In 2010, even the free ATS’s (think MrTed’s SmartRecruiters or Zoho Recruit) offer many or most of those features. So why would anyone pay for a recruiting management system?
I can think of a few. And so has BrightMove, which last month released the latest version of its ATS. The company doesn’t attract a whole lot of attention, probably because it’s been focused on staffing and on the smaller end of the corporate market.
Don’t let that fool you into thinking BrightMove isn’t right on top of things. The new release is heavy into social media, offers a comfortable level of work process customization, and emphasizes analytics to a degree that rivals that of enterprise systems. The other front-of-the-class features include a background prospecting tool for staffing and RPO firms that matches hot prospects to advertised jobs on corporate sites and on-click candidate research.
I took an hour-long demo Friday with BrightMove founder and CEO Dave Webb, and COO Mike Brandt, who drove. There was plenty to like about the new version and plenty of reasons for even a small shop to come up with the modest monthly fee. (As with all SaaS HR technology, pricing is per user and varies. But figure on around $100 a month with discounts for volume and contracts.)

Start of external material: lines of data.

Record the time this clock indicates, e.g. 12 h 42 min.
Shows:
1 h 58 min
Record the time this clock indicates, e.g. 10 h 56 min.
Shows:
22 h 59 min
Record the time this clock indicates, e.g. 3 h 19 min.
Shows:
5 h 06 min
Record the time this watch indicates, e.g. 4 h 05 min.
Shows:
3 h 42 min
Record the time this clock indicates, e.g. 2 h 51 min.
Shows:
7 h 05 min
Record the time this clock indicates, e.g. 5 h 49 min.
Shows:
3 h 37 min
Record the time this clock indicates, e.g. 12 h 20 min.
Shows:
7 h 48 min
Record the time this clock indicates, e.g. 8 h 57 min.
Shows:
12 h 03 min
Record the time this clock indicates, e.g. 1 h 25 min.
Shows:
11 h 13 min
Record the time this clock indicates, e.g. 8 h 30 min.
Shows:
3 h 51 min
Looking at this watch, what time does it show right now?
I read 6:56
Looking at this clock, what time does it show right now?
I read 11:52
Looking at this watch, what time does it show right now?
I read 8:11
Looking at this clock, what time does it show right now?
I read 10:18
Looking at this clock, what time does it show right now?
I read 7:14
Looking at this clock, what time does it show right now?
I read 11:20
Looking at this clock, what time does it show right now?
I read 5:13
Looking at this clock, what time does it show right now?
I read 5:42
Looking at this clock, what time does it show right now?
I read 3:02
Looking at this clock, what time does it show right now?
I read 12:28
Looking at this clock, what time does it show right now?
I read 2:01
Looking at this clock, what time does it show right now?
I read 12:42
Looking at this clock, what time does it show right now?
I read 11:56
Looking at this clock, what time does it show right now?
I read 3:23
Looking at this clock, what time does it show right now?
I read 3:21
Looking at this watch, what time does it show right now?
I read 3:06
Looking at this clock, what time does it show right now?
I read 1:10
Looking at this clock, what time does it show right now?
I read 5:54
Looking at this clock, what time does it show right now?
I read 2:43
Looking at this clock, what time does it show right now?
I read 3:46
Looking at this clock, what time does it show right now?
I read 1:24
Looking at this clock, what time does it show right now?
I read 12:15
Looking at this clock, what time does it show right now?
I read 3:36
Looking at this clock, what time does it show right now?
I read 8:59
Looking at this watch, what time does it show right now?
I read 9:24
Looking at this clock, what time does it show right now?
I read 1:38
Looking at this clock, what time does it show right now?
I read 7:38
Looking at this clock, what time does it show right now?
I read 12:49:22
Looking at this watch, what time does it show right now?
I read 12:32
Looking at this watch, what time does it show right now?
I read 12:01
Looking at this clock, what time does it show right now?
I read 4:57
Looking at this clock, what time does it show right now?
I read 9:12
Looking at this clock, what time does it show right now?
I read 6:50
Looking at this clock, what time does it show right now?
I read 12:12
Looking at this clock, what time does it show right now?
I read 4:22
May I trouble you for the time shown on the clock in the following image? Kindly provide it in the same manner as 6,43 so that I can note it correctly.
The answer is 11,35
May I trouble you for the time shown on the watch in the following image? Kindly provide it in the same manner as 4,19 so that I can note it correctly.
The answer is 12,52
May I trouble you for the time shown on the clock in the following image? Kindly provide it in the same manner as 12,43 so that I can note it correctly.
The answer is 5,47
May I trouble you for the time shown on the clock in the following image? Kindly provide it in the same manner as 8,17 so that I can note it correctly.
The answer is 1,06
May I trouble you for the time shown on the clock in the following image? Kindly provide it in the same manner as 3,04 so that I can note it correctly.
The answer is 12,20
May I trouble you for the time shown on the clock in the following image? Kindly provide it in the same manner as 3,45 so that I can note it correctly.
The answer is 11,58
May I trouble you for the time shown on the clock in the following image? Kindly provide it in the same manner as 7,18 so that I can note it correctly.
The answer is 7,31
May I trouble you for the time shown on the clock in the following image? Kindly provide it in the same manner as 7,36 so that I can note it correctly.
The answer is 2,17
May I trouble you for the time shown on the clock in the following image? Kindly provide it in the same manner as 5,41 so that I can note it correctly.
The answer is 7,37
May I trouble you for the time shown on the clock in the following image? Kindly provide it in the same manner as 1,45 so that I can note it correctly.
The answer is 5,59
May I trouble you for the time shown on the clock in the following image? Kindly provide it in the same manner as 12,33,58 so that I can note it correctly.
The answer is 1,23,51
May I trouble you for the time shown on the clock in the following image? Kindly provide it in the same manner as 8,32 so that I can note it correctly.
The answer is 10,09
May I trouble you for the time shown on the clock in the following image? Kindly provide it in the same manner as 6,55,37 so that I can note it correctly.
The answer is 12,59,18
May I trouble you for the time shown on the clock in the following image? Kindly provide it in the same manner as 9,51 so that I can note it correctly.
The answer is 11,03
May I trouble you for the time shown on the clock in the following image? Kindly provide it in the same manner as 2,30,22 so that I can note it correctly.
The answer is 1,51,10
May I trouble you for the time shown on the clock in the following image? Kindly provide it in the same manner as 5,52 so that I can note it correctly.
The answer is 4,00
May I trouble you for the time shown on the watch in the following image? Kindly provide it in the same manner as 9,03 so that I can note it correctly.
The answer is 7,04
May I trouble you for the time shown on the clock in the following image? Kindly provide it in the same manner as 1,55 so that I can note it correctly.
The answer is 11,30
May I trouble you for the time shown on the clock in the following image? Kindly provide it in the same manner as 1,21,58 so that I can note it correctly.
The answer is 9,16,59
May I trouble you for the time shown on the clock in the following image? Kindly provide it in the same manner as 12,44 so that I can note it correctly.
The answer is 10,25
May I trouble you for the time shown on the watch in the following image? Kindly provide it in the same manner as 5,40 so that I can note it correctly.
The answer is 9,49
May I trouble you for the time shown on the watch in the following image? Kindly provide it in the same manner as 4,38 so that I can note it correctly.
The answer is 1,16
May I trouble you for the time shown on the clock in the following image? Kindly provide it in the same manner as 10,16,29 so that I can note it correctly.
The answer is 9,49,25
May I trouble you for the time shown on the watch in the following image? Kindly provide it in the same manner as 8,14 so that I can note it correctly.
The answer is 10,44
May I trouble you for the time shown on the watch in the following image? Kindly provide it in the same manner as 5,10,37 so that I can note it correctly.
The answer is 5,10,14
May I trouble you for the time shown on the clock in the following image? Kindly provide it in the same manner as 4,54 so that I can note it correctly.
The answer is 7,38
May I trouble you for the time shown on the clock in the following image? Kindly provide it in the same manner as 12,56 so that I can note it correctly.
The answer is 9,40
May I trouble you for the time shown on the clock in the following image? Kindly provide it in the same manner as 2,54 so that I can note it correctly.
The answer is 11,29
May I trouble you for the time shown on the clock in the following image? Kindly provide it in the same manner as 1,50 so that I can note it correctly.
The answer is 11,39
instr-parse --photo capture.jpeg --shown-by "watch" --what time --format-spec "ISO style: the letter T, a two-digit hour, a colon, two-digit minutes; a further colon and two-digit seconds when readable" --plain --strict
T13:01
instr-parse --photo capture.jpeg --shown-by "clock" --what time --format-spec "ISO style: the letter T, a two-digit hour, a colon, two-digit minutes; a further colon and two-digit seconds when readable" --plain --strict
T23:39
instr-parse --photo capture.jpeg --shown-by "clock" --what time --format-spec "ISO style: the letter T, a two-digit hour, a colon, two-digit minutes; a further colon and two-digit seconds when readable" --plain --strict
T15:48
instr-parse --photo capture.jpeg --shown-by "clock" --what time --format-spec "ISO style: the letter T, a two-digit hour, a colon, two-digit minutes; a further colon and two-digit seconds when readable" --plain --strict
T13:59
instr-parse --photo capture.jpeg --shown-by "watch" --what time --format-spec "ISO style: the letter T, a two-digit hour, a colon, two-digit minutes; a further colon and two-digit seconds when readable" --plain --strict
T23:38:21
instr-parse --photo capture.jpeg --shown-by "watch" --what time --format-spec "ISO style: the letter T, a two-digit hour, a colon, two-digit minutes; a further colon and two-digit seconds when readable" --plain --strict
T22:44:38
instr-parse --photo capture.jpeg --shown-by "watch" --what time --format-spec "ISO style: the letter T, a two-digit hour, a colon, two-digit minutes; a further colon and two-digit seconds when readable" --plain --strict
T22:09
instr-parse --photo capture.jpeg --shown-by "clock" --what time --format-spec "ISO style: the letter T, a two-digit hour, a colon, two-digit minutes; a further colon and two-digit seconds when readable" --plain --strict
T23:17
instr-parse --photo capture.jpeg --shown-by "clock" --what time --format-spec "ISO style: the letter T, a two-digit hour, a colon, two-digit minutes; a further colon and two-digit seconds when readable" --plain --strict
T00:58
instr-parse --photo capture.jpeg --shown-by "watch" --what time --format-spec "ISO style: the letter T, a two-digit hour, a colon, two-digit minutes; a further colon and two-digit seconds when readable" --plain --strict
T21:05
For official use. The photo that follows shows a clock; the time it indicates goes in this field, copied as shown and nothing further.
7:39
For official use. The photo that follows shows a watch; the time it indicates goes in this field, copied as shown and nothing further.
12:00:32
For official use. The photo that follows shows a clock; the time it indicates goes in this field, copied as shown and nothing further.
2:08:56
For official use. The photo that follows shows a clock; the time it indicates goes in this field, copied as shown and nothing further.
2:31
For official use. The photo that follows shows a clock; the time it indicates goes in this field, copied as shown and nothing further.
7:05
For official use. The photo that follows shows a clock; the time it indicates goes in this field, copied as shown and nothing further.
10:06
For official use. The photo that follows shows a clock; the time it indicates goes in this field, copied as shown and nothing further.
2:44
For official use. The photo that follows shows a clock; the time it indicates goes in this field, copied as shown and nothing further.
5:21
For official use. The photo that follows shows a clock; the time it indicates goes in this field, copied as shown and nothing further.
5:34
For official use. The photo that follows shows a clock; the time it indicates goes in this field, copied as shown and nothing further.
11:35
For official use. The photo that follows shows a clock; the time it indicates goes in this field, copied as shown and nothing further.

But what especially impressed me were the analytics. I can’t imagine any recruiting operation that wouldn’t benefit from knowing which source provided the most number of placed candidates. Then layer on the cost of acquiring those candidates and compare it to all the other sources.
Useful? I think so. Even more though would be to do that same analysis by candidate skills. In the first analysis, I would expect Monster and CareerBuilder to yield the greatest number of candidates and placements. That’s just a function of their reach. But let me narrow that down to specific skills and I might just find that referrals from other placed candidates is an even better bet.
“We really opened this up, ” Brandt said. Not every manager or agency owner is going to need or want to do the same kind of deep diving into the data that I might (I actually find it fun), but BrightMove makes it possible for them to do as much as they need. As Brandt said, analyzing the data in various ways makes it possible to “come up with a new way” of focusing the business.
“This is where we really feel like, man … we can really help them make a difference in what they are doing,” Brandt added.
Were the analytics the only gee-whiz feature, BrightMove would certainly be worth trying out, especially since you can do that for free without giving up what you have now. However, the social media tools aren’t to be overlooked.
BrightMove has job posting and candidate research features specifically for social media. The company has correctly read the interest in reaching the denizens of those sites, even though there’s only faint evidence at this point to show social media recruiting is as effective as, say, posting to a job board. (Before you write those nasty comments, go read the Source of Hire study study just released by Gerry Crispin and Mark Mehler).
Nevertheless, the service is there and it can be used for reaching passive candidates and building profiles of candidates.
Being small, BrightMove clearly is trying harder. The company brought out a version of the ATS for RPOs which it brands BrightMove Quantify. That’s the one Brandt demoed. There are also flavors for staffing and corporate recruiters.
Because it’s small and getting notice can be a challenge, BrightMove announced a couple months ago that it would credit back 25 percent of the month’s fee to any customer unhappy with the support and service they get. BrightMove has also been forming partnerships, most recently integrating TalentHook’s spidering capabilities into the ATS.